### WHAT THE TASK ASKS
Would you please repeat all of the data exactly, omitting the pictures?

### DATA SHOWN
━━━━━━━━━━━━━━━━━━━━
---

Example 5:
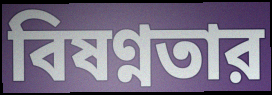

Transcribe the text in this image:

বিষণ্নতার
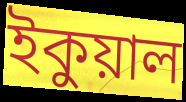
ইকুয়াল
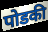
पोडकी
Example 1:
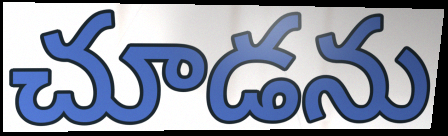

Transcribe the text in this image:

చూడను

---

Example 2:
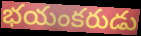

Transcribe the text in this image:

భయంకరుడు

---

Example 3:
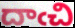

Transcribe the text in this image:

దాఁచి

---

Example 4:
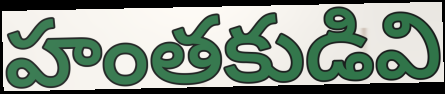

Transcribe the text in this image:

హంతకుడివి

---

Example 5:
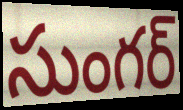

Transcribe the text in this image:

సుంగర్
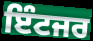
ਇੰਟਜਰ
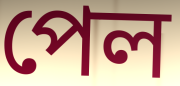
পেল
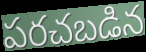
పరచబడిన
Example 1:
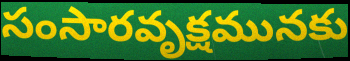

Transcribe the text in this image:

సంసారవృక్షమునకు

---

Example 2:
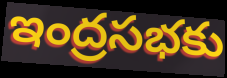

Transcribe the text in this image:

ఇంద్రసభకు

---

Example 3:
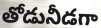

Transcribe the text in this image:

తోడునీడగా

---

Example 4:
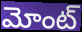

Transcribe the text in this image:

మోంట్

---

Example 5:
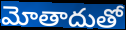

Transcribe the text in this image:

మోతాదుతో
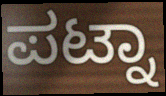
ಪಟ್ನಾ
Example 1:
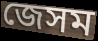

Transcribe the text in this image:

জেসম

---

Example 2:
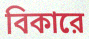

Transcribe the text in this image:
━━━━━━━━━━━━━━━━━━━━
### EXERCISE OUTPUT
---

Example 5:

Transcribe the text in this image:

বিষণ্নতার
ইকুয়াল
पोडकी
Example 1:

Transcribe the text in this image:

చూడను

---

Example 2:

Transcribe the text in this image:

భయంకరుడు

---

Example 3:

Transcribe the text in this image:

దాఁచి

---

Example 4:

Transcribe the text in this image:

హంతకుడివి

---

Example 5:

Transcribe the text in this image:

సుంగర్
ਇੰਟਜਰ
পেল
పరచబడిన
Example 1:

Transcribe the text in this image:

సంసారవృక్షమునకు

---

Example 2:

Transcribe the text in this image:

ఇంద్రసభకు

---

Example 3:

Transcribe the text in this image:

తోడునీడగా

---

Example 4:

Transcribe the text in this image:

మోంట్

---

Example 5:

Transcribe the text in this image:

మోతాదుతో
ಪಟ್ನಾ
Example 1:

Transcribe the text in this image:

জেসম

---

Example 2:

Transcribe the text in this image:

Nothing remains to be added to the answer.